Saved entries
Segment Open

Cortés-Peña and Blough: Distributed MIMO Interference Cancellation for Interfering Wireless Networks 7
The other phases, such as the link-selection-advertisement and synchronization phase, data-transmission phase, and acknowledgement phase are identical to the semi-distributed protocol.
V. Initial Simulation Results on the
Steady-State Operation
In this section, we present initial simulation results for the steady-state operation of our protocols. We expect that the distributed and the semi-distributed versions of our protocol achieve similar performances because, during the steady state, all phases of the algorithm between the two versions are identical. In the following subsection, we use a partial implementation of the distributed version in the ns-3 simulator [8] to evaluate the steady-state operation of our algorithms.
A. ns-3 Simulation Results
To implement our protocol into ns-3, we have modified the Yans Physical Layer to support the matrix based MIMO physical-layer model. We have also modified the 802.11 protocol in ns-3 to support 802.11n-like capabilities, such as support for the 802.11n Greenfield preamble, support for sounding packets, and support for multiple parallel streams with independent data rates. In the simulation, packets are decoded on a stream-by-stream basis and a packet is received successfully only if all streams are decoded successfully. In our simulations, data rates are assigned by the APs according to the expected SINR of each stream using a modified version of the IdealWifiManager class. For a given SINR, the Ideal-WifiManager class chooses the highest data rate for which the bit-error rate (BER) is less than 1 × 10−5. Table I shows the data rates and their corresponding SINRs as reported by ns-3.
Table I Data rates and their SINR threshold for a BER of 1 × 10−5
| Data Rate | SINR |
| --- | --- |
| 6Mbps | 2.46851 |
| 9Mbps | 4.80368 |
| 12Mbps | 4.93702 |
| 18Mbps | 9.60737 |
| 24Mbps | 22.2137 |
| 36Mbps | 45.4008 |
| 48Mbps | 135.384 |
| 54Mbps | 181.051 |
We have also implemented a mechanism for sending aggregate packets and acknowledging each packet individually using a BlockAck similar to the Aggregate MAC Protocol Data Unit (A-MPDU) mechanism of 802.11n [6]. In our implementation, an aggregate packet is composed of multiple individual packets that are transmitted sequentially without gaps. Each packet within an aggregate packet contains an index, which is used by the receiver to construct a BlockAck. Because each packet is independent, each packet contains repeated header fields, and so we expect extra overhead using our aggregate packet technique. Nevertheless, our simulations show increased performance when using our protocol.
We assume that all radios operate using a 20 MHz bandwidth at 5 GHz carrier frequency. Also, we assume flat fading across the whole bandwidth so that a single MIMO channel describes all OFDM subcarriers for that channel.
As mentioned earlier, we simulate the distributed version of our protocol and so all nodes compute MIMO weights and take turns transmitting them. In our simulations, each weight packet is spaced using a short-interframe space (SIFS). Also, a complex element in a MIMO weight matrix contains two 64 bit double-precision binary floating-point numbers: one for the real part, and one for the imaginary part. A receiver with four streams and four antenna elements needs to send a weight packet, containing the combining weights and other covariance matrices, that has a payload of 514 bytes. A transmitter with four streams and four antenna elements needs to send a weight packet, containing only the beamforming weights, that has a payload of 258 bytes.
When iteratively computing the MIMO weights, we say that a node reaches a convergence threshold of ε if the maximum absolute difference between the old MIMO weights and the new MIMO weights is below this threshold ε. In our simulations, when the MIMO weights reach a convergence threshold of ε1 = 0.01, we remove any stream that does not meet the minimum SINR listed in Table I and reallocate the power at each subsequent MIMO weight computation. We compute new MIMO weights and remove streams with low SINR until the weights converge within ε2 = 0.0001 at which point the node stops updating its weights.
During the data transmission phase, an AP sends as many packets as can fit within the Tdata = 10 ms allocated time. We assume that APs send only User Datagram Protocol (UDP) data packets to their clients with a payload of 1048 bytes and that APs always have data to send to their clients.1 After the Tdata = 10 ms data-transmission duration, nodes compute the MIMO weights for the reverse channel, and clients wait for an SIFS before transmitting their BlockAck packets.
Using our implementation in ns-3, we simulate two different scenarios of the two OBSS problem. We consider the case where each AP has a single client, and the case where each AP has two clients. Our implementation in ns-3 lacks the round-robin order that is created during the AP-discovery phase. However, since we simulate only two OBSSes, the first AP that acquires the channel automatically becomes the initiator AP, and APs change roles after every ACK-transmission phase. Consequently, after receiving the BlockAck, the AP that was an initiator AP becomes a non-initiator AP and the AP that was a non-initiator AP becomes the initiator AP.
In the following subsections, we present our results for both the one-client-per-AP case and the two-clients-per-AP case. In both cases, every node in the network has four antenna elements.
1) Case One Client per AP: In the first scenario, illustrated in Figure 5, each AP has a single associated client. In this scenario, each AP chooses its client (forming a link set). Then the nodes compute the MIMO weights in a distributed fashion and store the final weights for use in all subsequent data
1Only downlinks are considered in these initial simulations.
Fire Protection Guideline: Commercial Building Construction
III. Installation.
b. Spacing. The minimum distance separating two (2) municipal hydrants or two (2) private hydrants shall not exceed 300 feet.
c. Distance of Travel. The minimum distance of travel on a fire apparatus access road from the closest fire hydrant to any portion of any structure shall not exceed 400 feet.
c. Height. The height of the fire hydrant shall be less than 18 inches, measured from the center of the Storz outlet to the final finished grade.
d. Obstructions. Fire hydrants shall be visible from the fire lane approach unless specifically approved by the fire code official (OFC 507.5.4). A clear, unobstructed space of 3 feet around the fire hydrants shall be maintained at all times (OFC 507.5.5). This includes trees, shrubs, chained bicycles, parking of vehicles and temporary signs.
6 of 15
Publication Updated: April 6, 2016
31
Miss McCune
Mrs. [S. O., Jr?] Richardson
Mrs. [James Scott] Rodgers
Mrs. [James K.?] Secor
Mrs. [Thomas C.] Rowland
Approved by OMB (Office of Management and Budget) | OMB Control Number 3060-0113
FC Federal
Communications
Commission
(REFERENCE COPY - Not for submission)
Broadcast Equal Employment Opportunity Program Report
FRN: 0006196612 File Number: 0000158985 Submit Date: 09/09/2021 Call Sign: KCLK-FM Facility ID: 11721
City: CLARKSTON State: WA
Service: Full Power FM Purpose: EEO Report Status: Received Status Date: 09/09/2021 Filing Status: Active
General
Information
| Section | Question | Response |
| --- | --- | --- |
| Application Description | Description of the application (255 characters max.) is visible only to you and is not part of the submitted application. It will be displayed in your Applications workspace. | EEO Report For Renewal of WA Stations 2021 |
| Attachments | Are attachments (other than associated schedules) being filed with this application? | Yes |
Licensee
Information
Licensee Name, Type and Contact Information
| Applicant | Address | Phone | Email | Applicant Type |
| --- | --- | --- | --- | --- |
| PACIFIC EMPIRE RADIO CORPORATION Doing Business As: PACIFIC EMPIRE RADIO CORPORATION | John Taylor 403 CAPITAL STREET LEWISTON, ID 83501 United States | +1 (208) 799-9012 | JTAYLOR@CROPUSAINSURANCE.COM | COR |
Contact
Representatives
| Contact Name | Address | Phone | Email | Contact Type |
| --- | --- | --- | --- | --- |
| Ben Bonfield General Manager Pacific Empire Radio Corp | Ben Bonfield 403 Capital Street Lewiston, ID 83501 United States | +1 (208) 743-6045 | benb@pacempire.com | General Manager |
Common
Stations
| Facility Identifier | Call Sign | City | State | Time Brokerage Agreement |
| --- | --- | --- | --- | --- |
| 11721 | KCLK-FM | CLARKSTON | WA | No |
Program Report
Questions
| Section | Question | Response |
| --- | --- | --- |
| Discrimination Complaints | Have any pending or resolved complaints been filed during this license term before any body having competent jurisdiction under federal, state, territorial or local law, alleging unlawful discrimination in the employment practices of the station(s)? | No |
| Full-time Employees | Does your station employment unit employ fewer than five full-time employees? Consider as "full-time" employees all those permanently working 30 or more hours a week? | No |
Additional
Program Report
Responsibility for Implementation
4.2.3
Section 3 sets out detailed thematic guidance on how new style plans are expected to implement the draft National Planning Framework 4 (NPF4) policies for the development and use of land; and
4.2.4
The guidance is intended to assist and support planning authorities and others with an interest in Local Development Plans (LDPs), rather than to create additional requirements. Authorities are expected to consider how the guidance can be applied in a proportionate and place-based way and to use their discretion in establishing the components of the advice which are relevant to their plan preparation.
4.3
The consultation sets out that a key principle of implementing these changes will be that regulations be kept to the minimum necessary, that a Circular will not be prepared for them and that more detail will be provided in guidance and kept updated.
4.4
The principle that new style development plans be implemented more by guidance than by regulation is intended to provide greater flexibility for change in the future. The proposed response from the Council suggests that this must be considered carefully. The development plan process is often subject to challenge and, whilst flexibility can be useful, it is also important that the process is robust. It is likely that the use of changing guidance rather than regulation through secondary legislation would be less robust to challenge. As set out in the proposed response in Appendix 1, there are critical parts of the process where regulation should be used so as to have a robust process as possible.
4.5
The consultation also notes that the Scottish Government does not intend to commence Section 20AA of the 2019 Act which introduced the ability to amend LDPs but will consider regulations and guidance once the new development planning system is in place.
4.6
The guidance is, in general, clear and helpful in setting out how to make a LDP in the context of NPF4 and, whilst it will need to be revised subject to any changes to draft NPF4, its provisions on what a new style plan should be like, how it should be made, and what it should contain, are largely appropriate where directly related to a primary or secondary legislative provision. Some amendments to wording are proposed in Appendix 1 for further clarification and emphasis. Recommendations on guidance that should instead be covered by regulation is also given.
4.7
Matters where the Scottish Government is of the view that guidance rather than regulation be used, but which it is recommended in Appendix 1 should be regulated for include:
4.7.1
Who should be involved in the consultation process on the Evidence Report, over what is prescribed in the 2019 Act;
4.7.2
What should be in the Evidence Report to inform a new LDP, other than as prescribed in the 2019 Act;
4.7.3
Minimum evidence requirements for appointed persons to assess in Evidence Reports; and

Segment Closed

* What is required
Quote every line of the records above, from the first down to the one holding "The other phases, such", exactly as written.

* Answer section
Cortés-Peña and Blough: Distributed MIMO Interference Cancellation for Interfering Wireless Networks 7
The other phases, such as the link-selection-advertisement and synchronization phase, data-transmission phase, and acknowledgement phase are identical to the semi-distributed protocol.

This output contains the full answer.